И вот, когда эта обреченная жизнь в утробе моей жены дала о себе знать, я стал читать о других случаях геноцида. Я человек веселый. Я читал про геноцид армян, про истребление гереро , про Голодомор, про короля Леопольда в Конго , и как тутси убивают хуту, а хуту убивают тутси . И где‑то на середине книги под названием «Кровь и почва: всемирная история геноцида и массового уничтожения людей от Спарты до Дарфура» , а может, это были «Столетия геноцида: критические очерки и свидетельства очевидцев» или «Пожалуйте в камеры, дамы и господа» , а может, «Сезон мачете» — где‑то на середине одной из этих книг мне вдруг все показалось… смешным. Может, я просто уговорил себя так это воспринимать. Может, иначе я бы не выдержал. Смех вызывало не то, что людей убивают, травят газом, калечат. И не массовые захоронения, груды костей или куски тел, разобранные на сувениры. Смех вызывала регулярность, с которой случались — и до сих пор случаются — все эти убийства, и газ, и издевательства, и массовые захоронения, и груды костей, и части тел, оторванные на сувениры. Что мы клянемся «никогда впредь», а оно опять случается.
И еще раз.
И еще.
Смешно ведь.
Я могу веселить гостей на свадьбах и бар мицвах — приглашайте.
* * *
Брайан — жирный гаденыш, которому однажды наваляют по полной. Не я, потому что мне почти сорок, а ему нет и восьми. Но он хулиган, и он не давал житья моему сыну, а ему нет и пяти. Я смотрю на Брайана — чуть не вдвое ниже меня и чуть не вдвое тяжелее, тесноватая футболка XL с «трансформерами» в крошках от пирожного, заляпанная мороженым, толстые ножки врастопырку, как у больных ожирением, хлипкий костяк явно не выдерживает такого груза, пустые глаза с тяжелыми веками, моргая, глядят на мир чуть осоловело, тупо, такой взгляд бывает у подростков, толкущихся у витрин гипермаркетов, или эсэсовцев, или у Гленна Бека, — и мне вспоминаются те книги о геноциде.
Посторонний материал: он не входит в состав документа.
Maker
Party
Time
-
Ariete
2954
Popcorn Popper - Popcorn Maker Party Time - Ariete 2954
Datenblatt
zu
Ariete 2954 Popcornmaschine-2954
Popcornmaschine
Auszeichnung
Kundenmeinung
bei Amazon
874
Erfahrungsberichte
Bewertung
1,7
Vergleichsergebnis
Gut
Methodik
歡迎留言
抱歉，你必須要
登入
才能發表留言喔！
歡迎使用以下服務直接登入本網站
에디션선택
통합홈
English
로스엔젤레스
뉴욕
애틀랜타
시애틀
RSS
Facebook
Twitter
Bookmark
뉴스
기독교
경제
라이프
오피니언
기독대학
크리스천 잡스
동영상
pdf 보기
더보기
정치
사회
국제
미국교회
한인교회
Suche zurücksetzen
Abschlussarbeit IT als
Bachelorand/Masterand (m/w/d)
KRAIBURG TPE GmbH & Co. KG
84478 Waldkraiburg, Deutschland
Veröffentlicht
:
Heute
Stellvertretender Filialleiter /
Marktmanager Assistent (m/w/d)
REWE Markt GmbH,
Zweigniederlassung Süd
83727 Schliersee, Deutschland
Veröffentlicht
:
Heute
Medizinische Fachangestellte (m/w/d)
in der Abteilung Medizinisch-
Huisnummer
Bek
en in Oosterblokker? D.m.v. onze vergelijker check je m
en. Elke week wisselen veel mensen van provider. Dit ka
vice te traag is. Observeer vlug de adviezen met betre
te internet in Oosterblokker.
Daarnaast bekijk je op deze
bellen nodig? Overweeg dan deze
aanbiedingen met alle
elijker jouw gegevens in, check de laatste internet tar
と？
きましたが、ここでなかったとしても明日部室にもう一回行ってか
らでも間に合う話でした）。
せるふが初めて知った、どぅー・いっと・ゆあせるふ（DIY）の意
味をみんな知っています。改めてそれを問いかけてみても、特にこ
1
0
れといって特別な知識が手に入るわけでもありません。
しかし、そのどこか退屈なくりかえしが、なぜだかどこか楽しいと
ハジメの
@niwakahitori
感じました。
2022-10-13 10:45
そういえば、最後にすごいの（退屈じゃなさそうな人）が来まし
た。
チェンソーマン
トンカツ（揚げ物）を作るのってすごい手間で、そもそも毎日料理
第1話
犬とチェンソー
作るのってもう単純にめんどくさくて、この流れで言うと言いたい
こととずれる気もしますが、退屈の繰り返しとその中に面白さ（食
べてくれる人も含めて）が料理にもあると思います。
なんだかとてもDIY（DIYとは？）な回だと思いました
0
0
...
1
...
Их авторы задаются вопросом: почему? Похоже, они считают, что есть какая‑то причина, и если им удастся ее выявить, то все эти ужасные преступления больше не повторятся. Говорят, всему причиной бедность. Говорят, причиной расизм, Запад, Восток, религия, атеизм, капитализм, коммунизм. Но это не так.
Причиной Брайан.
Брайану причины не нужны. Хорошо бы, чтобы они у него были. Но их нет. Есть только Брайан. Брайаны случаются. Намерен ли Брайан возглавить кровавый поход хуту на тутси? Не знаю. Может, он не настолько честолюбив. Но если бы Брайан был хуту, он бы резал тутси, это наверняка. Он зарубил бы множество тутси. Брайан был бы тем самым хуту из новостной ленты, который скачет вокруг изуродованного трупа молодого тутси, победно размахивая над головой окровавленным мачете. Только он толще. И жует при этом «Твинки» .
— Жирный гаденыш, — сказала моя жена.
— Кто?
— Брайан.
Она только что поднялась наверх из детской, где укладывала нашего сына спать, тогда‑то он и рассказал ей, что произошло. Брайан всю дорогу в автобусе приставал к нему, дразнился и норовил стащить игрушечного солдатика.
— Жирный гаденыш, — повторила жена.
— Хорошо, — сказал я, отложив в сторону «Историю пыток и казней от ранних цивилизаций до Средневековья и современности» . — Ты, главное, успокойся.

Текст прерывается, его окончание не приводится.